I have 3 children. One of them (the youngest) is in the school nurse's office a few times a week; always seems to have an ailment. I took him to a cardiologist (don't ask) a few months ago and after he examined him the doc pulled me aside and said, "Is he...would you say...usually dramatic?". My oldest one on the other hand literally stopped crying over pain at age 3 or 4. I recall being at a birthday party and he took a header off of a plastic play slide. I was standing with 2 other dads and one of them got a little concerned as he watched it happen and said, "Whoa! Is he okay???". The other dad turned to him an said, "You don't know Noah....".

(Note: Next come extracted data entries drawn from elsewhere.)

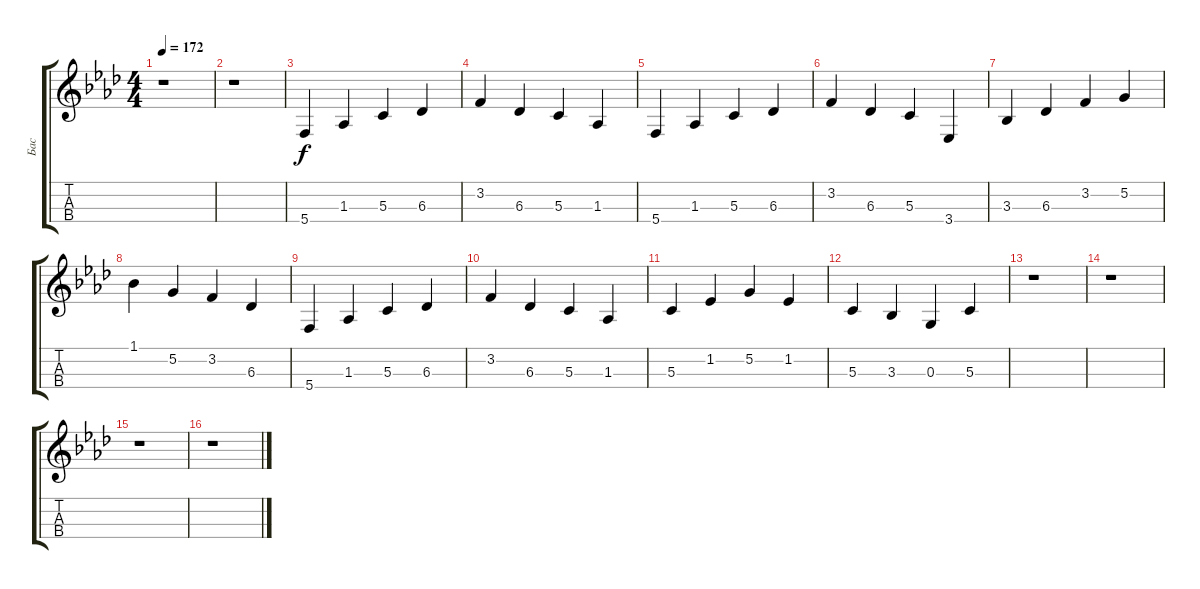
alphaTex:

\track ("Бас" "Бас") {instrument electricbassfinger}
\staff {score tabs}
\tuning (A3 D3 G2 C2) {hide}
\ts (4 4)
\tempo 172
\clef g2
\ks ab
r.1{dy f} |
r.1 |
5.4.4 1.3.4 5.3.4 6.3.4 |
3.2.4 6.3.4 5.3.4 1.3.4 |
5.4.4 1.3.4 5.3.4 6.3.4 |
3.2.4 6.3.4 5.3.4 3.4.4 |
3.3.4 6.3.4 3.2.4 5.2.4 |
1.1.4 5.2.4 3.2.4 6.3.4 |
5.4.4 1.3.4 5.3.4 6.3.4 |
3.2.4 6.3.4 5.3.4 1.3.4 |
5.3.4 1.2.4 5.2.4 1.2.4 |
5.3.4 3.3.4 0.3.4 5.3.4 |
r.1 |
r.1 |
r.1 |
r.1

What's the point? I guess the point is that I have to work hard to convey to my other 2 kids (and myself) that there is no one in the world that is you. So when you see their struggles and you gauge them against "what you would do or have done", there is a good chance you are being unfair, un-compassionate, unloving. At the very least, you are making a judgment that is based on a guess and not reality. Do I think my youngest "really" has a tummy ache everyday, chest pain on occasion, terrible pain from a superficial scratch that brings him to tears??? Or do I think he might be crying wolf a little? Well....maybe a little bit of both. :)

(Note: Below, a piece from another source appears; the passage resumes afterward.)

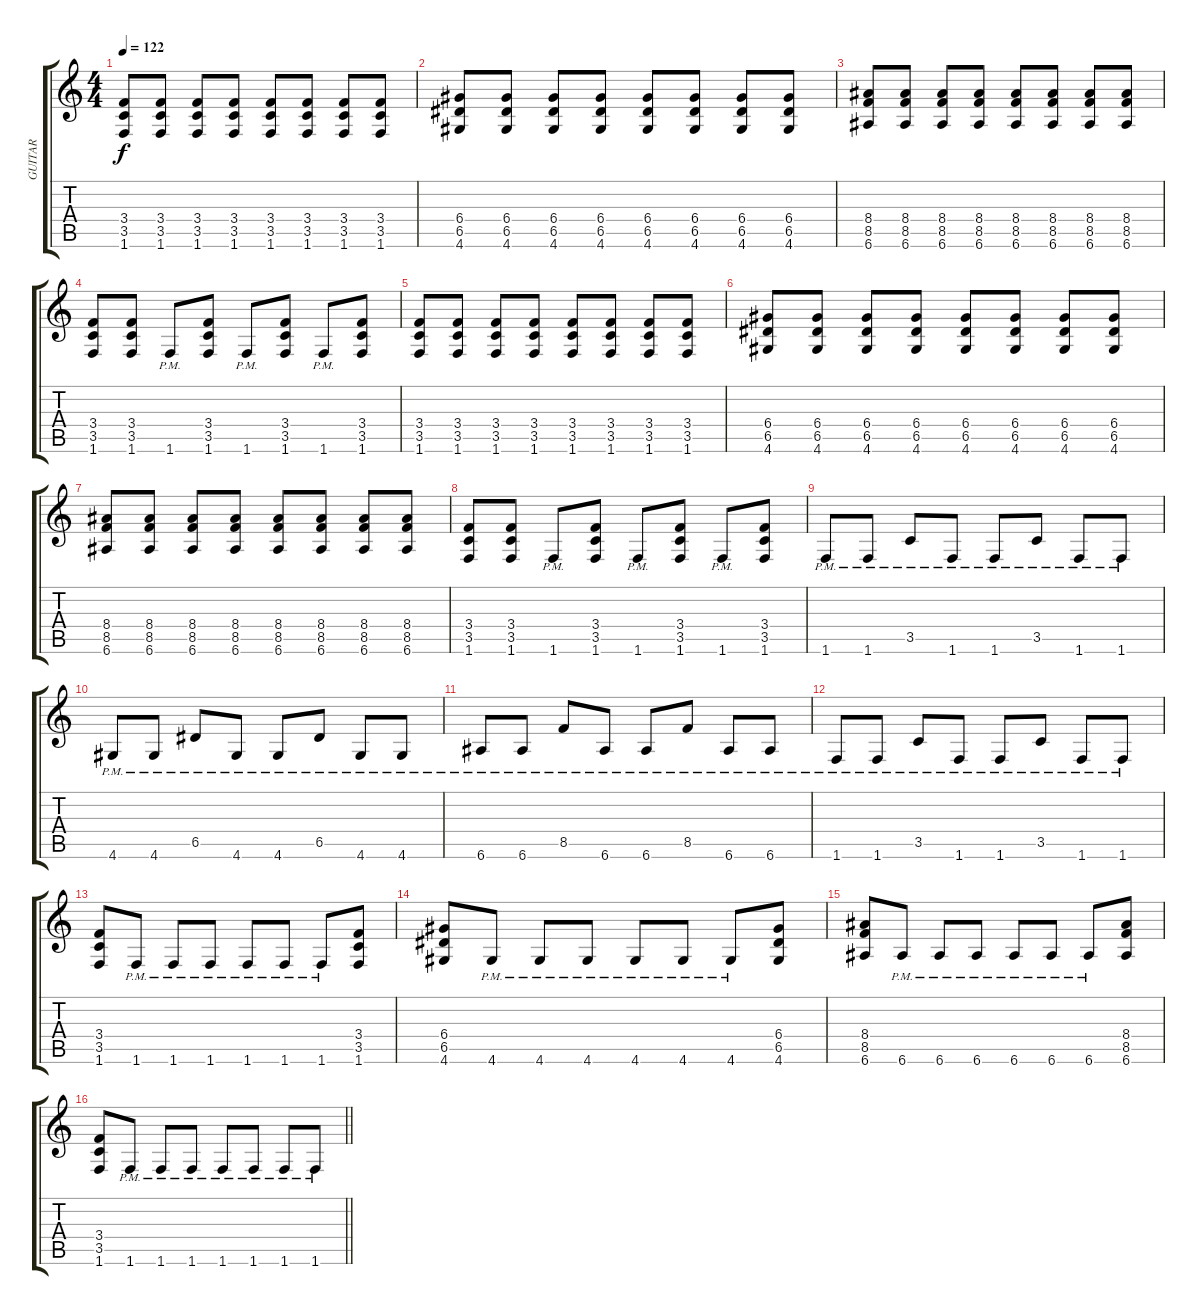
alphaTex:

It's so hard to not just tell him to toughen up, quit complaining, look at his brother, you can't be serious, c'mon!, etc.... But I think to myself, what is the end point on that kind of treatment? I'd like to think it is that he learns to "be tough". And while that may be true, I believe that the other likely outcome is that he learns that his relationship with his dad is not a safe one to express hurts and pain and upsets. That I don't believe him, that I don't believe "in" him. Wow....that is the LAST thing I would want....

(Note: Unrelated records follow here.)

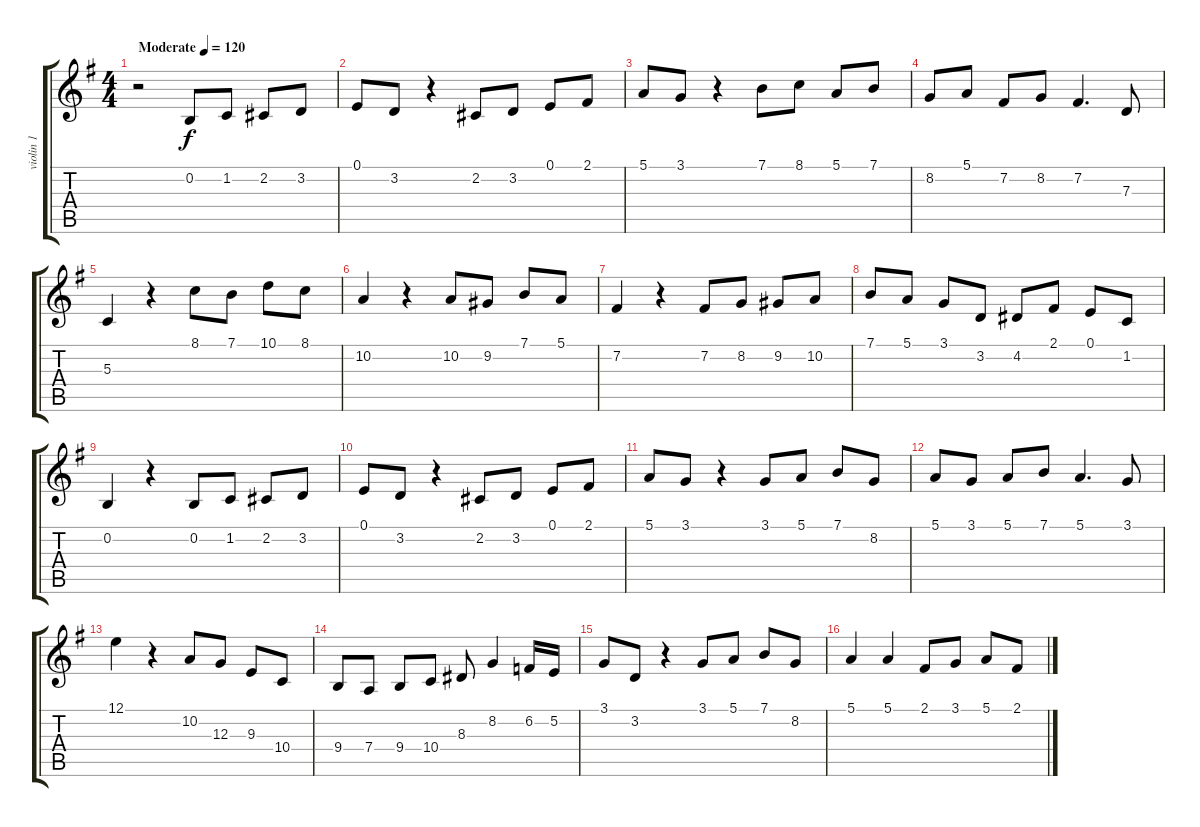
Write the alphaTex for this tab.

\track ("violin 1" "violin 1") {instrument violin}
\staff {score tabs}
\tuning (E4 B3 G3 D3 A2 E2) {hide}
\ts (4 4)
\tempo (120 "Moderate")
\clef g2
\ks g
r.2{dy f instrument violin} 0.2.8 1.2.8 2.2.8 3.2.8 |
0.1.8 3.2.8 r.4 2.2.8 3.2.8 0.1.8 2.1.8 |
5.1.8 3.1.8 r.4 7.1.8 8.1.8 5.1.8 7.1.8 |
8.2.8 5.1.8 7.2.8 8.2.8 7.2.4{d} 7.3.8 |
5.3.4 r.4 8.1.8 7.1.8 10.1.8 8.1.8 |
10.2.4 r.4 10.2.8 9.2.8 7.1.8 5.1.8 |
7.2.4 r.4 7.2.8 8.2.8 9.2.8 10.2.8 |
7.1.8 5.1.8 3.1.8 3.2.8 4.2.8 2.1.8 0.1.8 1.2.8 |
0.2.4 r.4 0.2.8 1.2.8 2.2.8 3.2.8 |
0.1.8 3.2.8 r.4 2.2.8 3.2.8 0.1.8 2.1.8 |
5.1.8 3.1.8 r.4 3.1.8 5.1.8 7.1.8 8.2.8 |
5.1.8 3.1.8 5.1.8 7.1.8 5.1.4{d} 3.1.8 |
12.1.4 r.4 10.2.8 12.3.8 9.3.8 10.4.8 |
9.4.8 7.4.8 9.4.8 10.4.8 8.3.8 8.2.4 6.2.16 5.2.16 |
3.1.8 3.2.8 r.4 3.1.8 5.1.8 7.1.8 8.2.8 |
5.1.4 5.1.4 2.1.8 3.1.8 5.1.8 2.1.8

The world struggles so much with judging and comparing each other. Everyone has a different genetic code (read: pain tolerance), a different upbringing (read: 1st born, last born), a different story, a different struggle, and a different place they are coming from. We need to realize that most people are fundamentally trying to do their best but all of us are in a wounded state of one degree or another.
So I work hard to make sure to show love....what's the worst thing compassion can bring? He may never toughen up, but if the trade is that he and I remain connected and close....I'll take a softie!